The pause was three seconds too long. In my old life I never would have noticed. In this life I count every second of silence like money.
-
At the hospital I go straight to Felix Okafor's office before my shift starts. He is eating a breakfast sandwich over a patient file and barely looks up when I knock. Felix is the best doctor in this building and also the most aggressively unbothered human being I have ever met, which is exactly why he survived longer than almost anyone in my last timeline before the outbreak took him in month four.
Not this time.
"I need to talk to you about emergency preparedness," I say, sitting down across from him without being invited.
He looks up. "Good morning to you too, Nadia."
"I'm serious. The hospital's supply chain for trauma cases has three critical gaps and if we hit a city-wide emergency situation in the next few months we will run out of blood products within seventy-two hours."
He puts down his sandwich. "Did something happen?"
"I've been reviewing the records," I say, which is true enough. "Will you look at what I put together if I send it to you?"
He studies me for a moment with those careful doctor eyes that don't miss much. "You seem different today."

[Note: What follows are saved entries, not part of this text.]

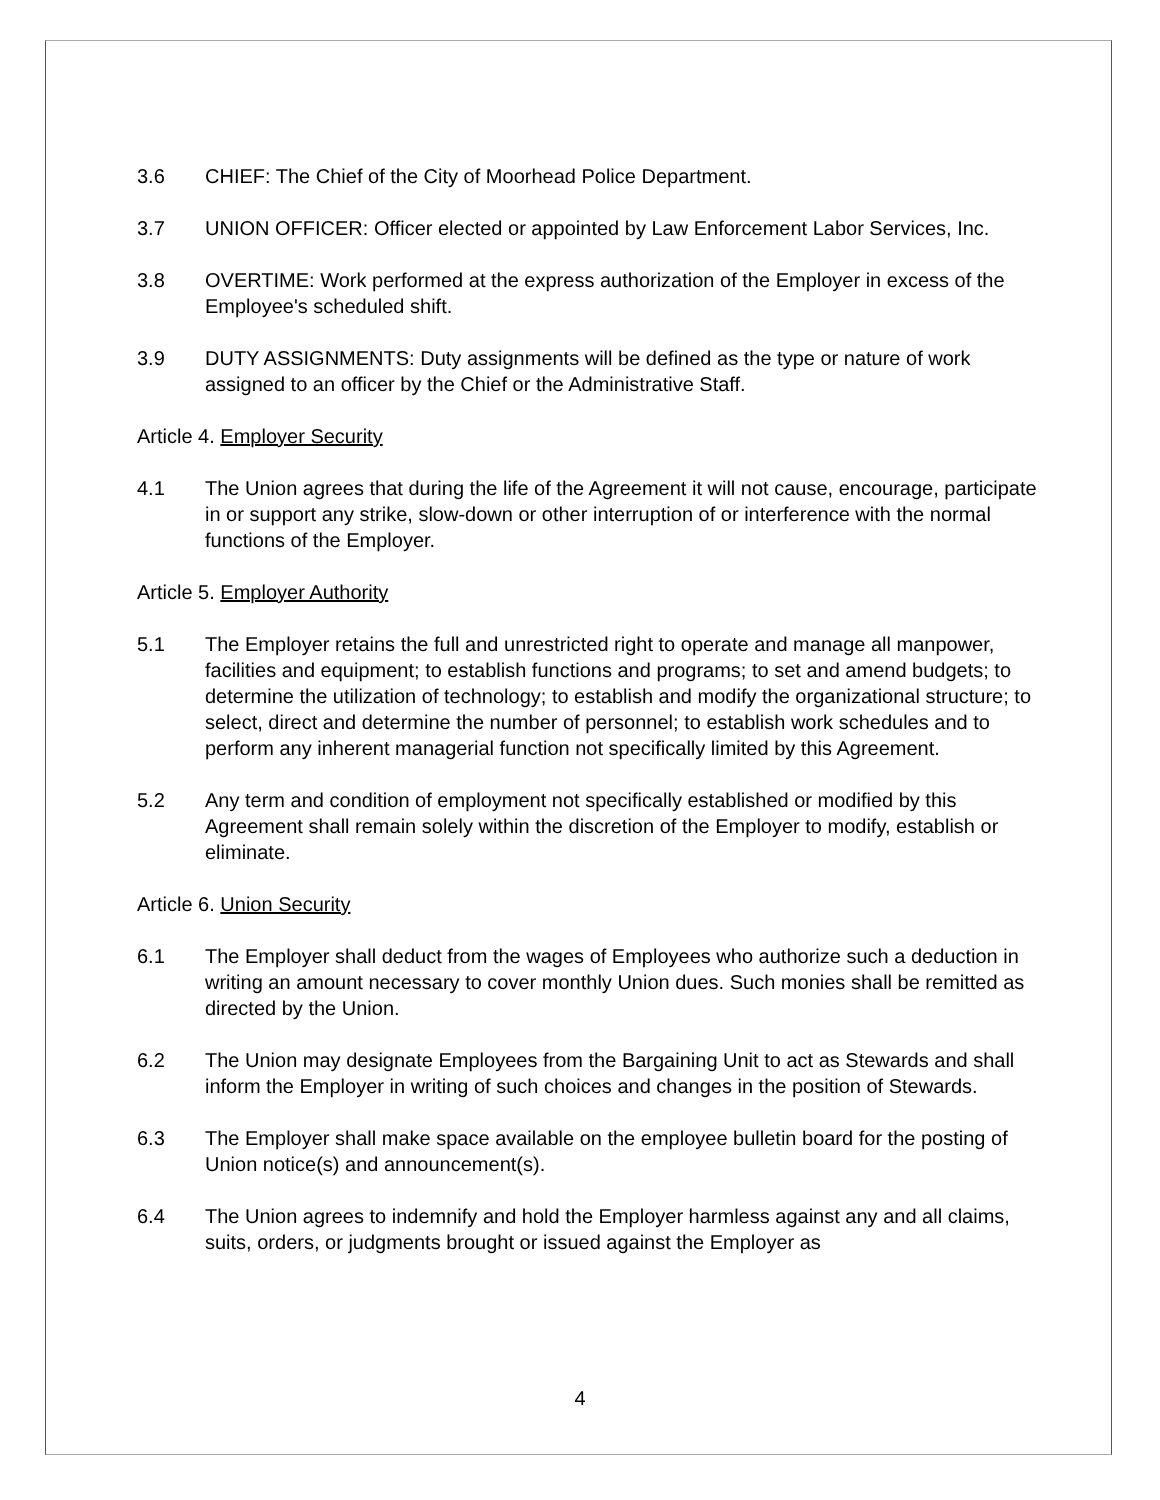3.6 CHIEF: The Chief of the City of Moorhead Police Department.
3.7 UNION OFFICER: Officer elected or appointed by Law Enforcement Labor Services, Inc.
3.8 OVERTIME: Work performed at the express authorization of the Employer in excess of the Employee's scheduled shift.
3.9 DUTY ASSIGNMENTS: Duty assignments will be defined as the type or nature of work assigned to an officer by the Chief or the Administrative Staff.
Article 4. Employer Security
4.1 The Union agrees that during the life of the Agreement it will not cause, encourage, participate in or support any strike, slow-down or other interruption of or interference with the normal functions of the Employer.
Article 5. Employer Authority
5.1 The Employer retains the full and unrestricted right to operate and manage all manpower, facilities and equipment; to establish functions and programs; to set and amend budgets; to determine the utilization of technology; to establish and modify the organizational structure; to select, direct and determine the number of personnel; to establish work schedules and to perform any inherent managerial function not specifically limited by this Agreement.
5.2 Any term and condition of employment not specifically established or modified by this Agreement shall remain solely within the discretion of the Employer to modify, establish or eliminate.
Article 6. Union Security
6.1 The Employer shall deduct from the wages of Employees who authorize such a deduction in writing an amount necessary to cover monthly Union dues. Such monies shall be remitted as directed by the Union.
6.2 The Union may designate Employees from the Bargaining Unit to act as Stewards and shall inform the Employer in writing of such choices and changes in the position of Stewards.
6.3 The Employer shall make space available on the employee bulletin board for the posting of Union notice(s) and announcement(s).
6.4 The Union agrees to indemnify and hold the Employer harmless against any and all claims, suits, orders, or judgments brought or issued against the Employer as
4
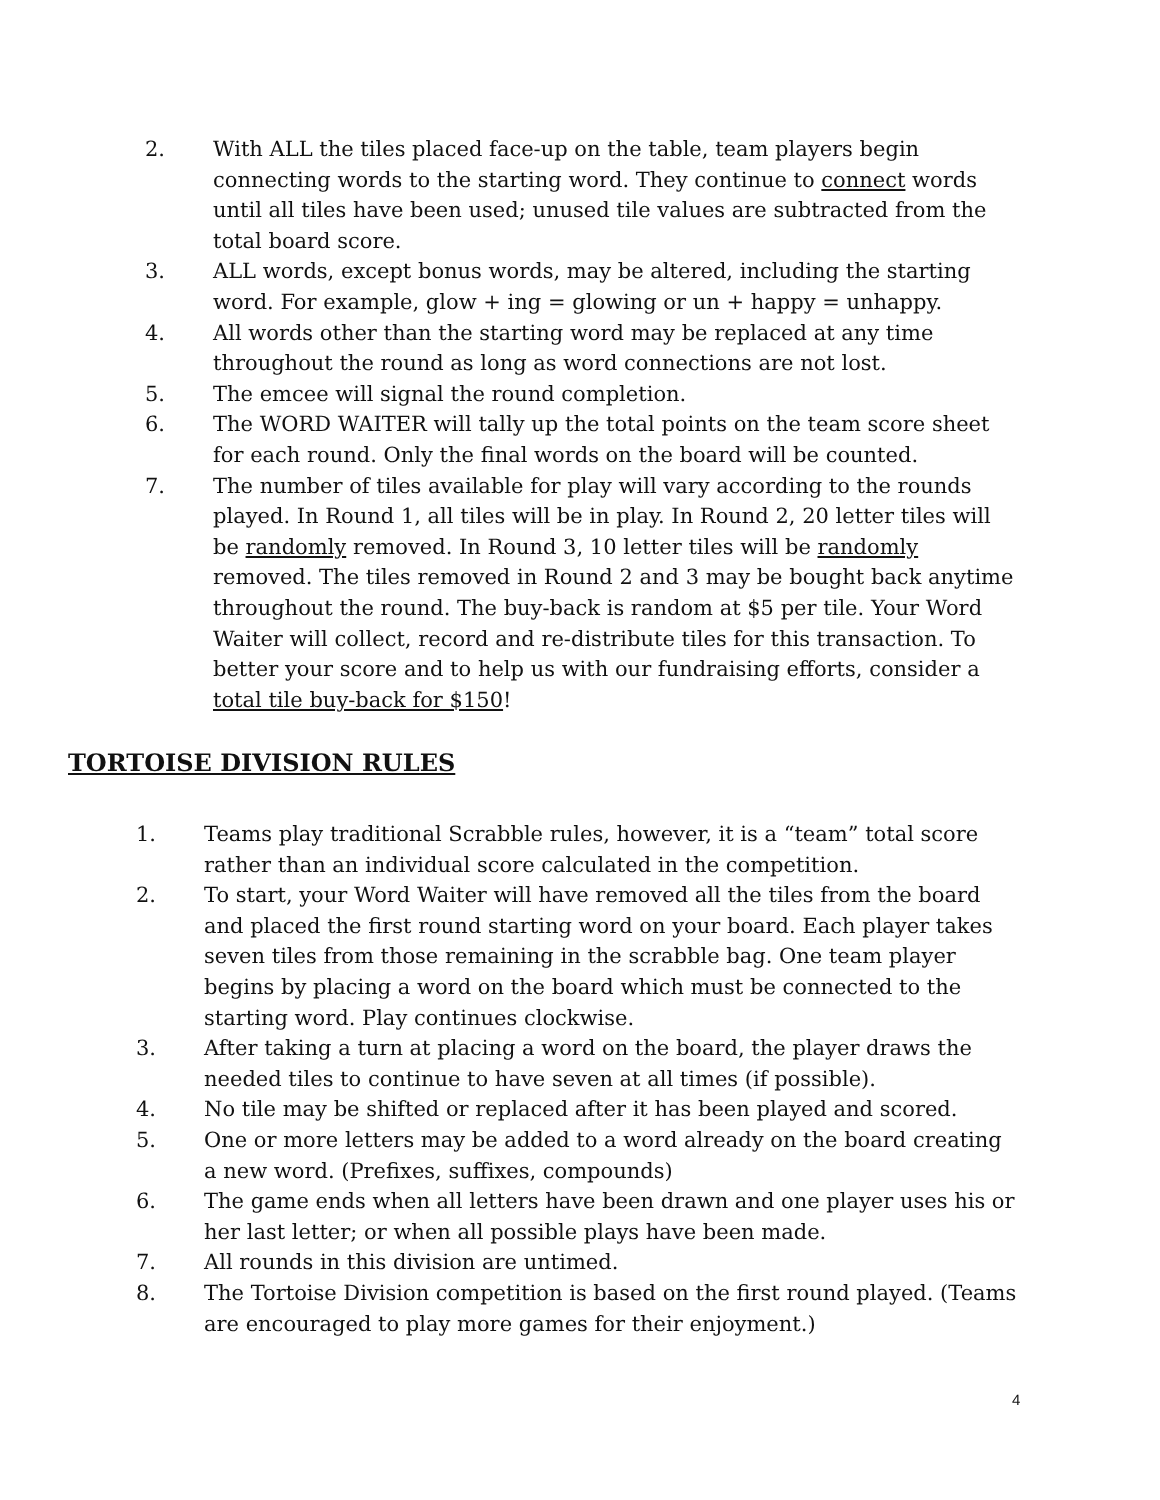2. With ALL the tiles placed face-up on the table, team players begin connecting words to the starting word. They continue to connect words until all tiles have been used; unused tile values are subtracted from the total board score.
3. ALL words, except bonus words, may be altered, including the starting word. For example, glow + ing = glowing or un + happy = unhappy.
4. All words other than the starting word may be replaced at any time throughout the round as long as word connections are not lost.
5. The emcee will signal the round completion.
6. The WORD WAITER will tally up the total points on the team score sheet for each round. Only the final words on the board will be counted.
7. The number of tiles available for play will vary according to the rounds played. In Round 1, all tiles will be in play. In Round 2, 20 letter tiles will be randomly removed. In Round 3, 10 letter tiles will be randomly removed. The tiles removed in Round 2 and 3 may be bought back anytime throughout the round. The buy-back is random at $5 per tile. Your Word Waiter will collect, record and re-distribute tiles for this transaction. To better your score and to help us with our fundraising efforts, consider a total tile buy-back for $150!
TORTOISE DIVISION RULES
1. Teams play traditional Scrabble rules, however, it is a “team” total score rather than an individual score calculated in the competition.
2. To start, your Word Waiter will have removed all the tiles from the board and placed the first round starting word on your board. Each player takes seven tiles from those remaining in the scrabble bag. One team player begins by placing a word on the board which must be connected to the starting word. Play continues clockwise.
3. After taking a turn at placing a word on the board, the player draws the needed tiles to continue to have seven at all times (if possible).
4. No tile may be shifted or replaced after it has been played and scored.
5. One or more letters may be added to a word already on the board creating a new word. (Prefixes, suffixes, compounds)
6. The game ends when all letters have been drawn and one player uses his or her last letter; or when all possible plays have been made.
7. All rounds in this division are untimed.
8. The Tortoise Division competition is based on the first round played. (Teams are encouraged to play more games for their enjoyment.)
4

"I haven't had enough coffee," I say.
He picks his sandwich back up. "Send me the file. I'll look."
It is a small thing. A seed. But seeds are how forests start, and I am trying to grow something that will still be standing when everything else falls down.
-
I spend my shift working and watching and remembering. I know which supply closet gets forgotten during emergencies. I know which hospital administrator will start hoarding resources for himself in month two of the outbreak and needs to be removed from the chain of command before that happens. I know which security guard, a quiet man named Darnell who works the night shift, will become one of the best people I have ever seen in a crisis. I stop by the security desk at lunch and ask him how his daughter is doing and he looks so surprised that someone remembered he had one that he stands up straighter for the rest of the afternoon.

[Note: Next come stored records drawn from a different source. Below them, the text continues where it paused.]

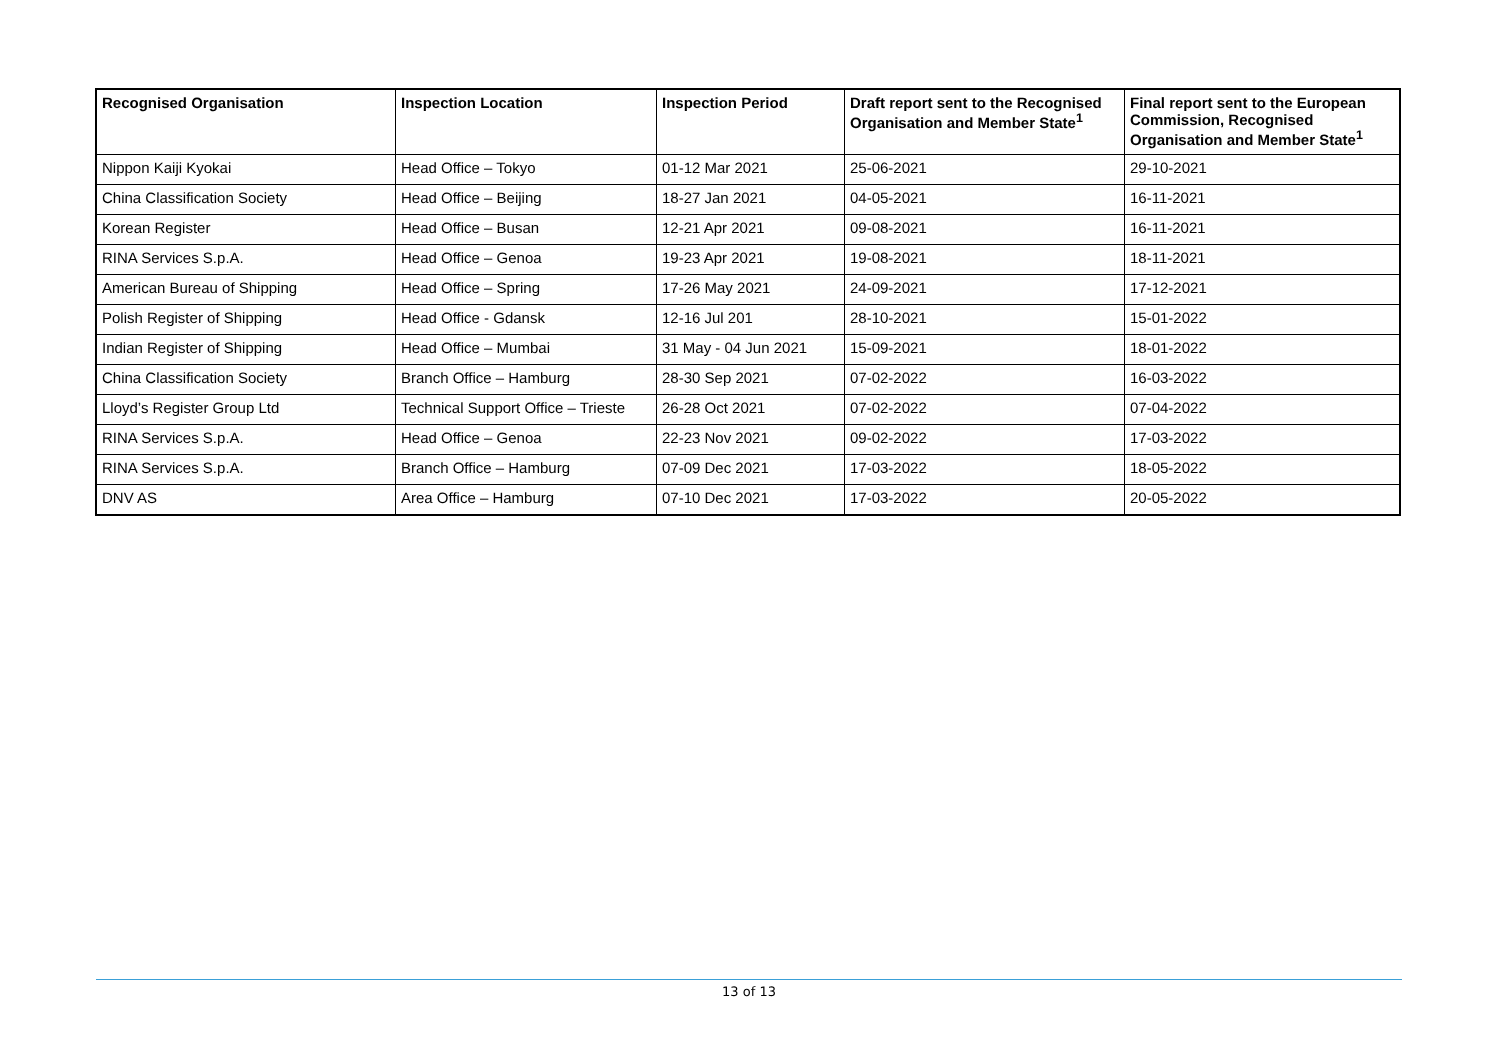| Recognised Organisation | Inspection Location | Inspection Period | Draft report sent to the Recognised Organisation and Member State<sup>1</sup> | Final report sent to the European Commission, Recognised Organisation and Member State<sup>1</sup> |
| --- | --- | --- | --- | --- |
| Nippon Kaiji Kyokai | Head Office – Tokyo | 01-12 Mar 2021 | 25-06-2021 | 29-10-2021 |
| China Classification Society | Head Office – Beijing | 18-27 Jan 2021 | 04-05-2021 | 16-11-2021 |
| Korean Register | Head Office – Busan | 12-21 Apr 2021 | 09-08-2021 | 16-11-2021 |
| RINA Services S.p.A. | Head Office – Genoa | 19-23 Apr 2021 | 19-08-2021 | 18-11-2021 |
| American Bureau of Shipping | Head Office – Spring | 17-26 May 2021 | 24-09-2021 | 17-12-2021 |
| Polish Register of Shipping | Head Office - Gdansk | 12-16 Jul 201 | 28-10-2021 | 15-01-2022 |
| Indian Register of Shipping | Head Office – Mumbai | 31 May - 04 Jun 2021 | 15-09-2021 | 18-01-2022 |
| China Classification Society | Branch Office – Hamburg | 28-30 Sep 2021 | 07-02-2022 | 16-03-2022 |
| Lloyd’s Register Group Ltd | Technical Support Office – Trieste | 26-28 Oct 2021 | 07-02-2022 | 07-04-2022 |
| RINA Services S.p.A. | Head Office – Genoa | 22-23 Nov 2021 | 09-02-2022 | 17-03-2022 |
| RINA Services S.p.A. | Branch Office – Hamburg | 07-09 Dec 2021 | 17-03-2022 | 18-05-2022 |
| DNV AS | Area Office – Hamburg | 07-10 Dec 2021 | 17-03-2022 | 20-05-2022 |
13 of 13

People remember the ones who see them. I know that now.
After my shift I drive to the storage unit. I add to the supplies. Medical gloves, sutures, bottled water, three flashlights, batteries. I lock it and sit in my car in the parking lot and pull out my notebook - a physical one, not my phone, because phones can be checked by people who hum cheerfully in kitchens.
I draw two columns.
Assets. Liabilities.
Under Assets - my medical skills, the storage unit, Felix if I can convince him, Darnell, my salary for the next three months before everything stops mattering, and the dark electric thing in my chest that I still don't fully understand but that has stayed quiet and watchful all day like a dog that has been told to wait.
Under Liabilities - Marcus. His three-second pauses. His gym card he never actually forgets because he goes every single Tuesday without fail and I have been married to him for two years and I know his habits better than he thinks I do.
He didn't forget his gym card.
He wanted to know if I was still home.
I write Jessa's name under Liabilities and I press so hard the pen tears through to the next page.
Then I take out my phone and call the divorce lawyer and make the Thursday appointment and feel nothing about it except a clean, quiet sense of something clicking into place.
I drive home. Marcus is already there, which is early for him. He is standing in the kitchen holding his phone and when I walk in he looks up and his smile comes exactly one second too late.
"Hey," he says. "How was your shift?"
"Long," I say, dropping my bag. "Yours?"
"Good," he says. And then, casually, the way people say things they have been practicing - "Jessa stopped by today. She was looking for you."
The ability at the base of my spine detonates like a flare.
I keep my face completely still.
Because Jessa lives forty minutes away. Jessa never drops by without texting first. And Jessa has not set foot in this apartment in three weeks - a fact I know because I have been counting, without knowing why, the way you count things you sense are important before you understand how.
"That's sweet," I say. "I'll call her later."
I walk to the bedroom and close the door and stand with my back against it.
My phone buzzes.
Same unknown number. New message.
She already knows you're back. She's known since this morning.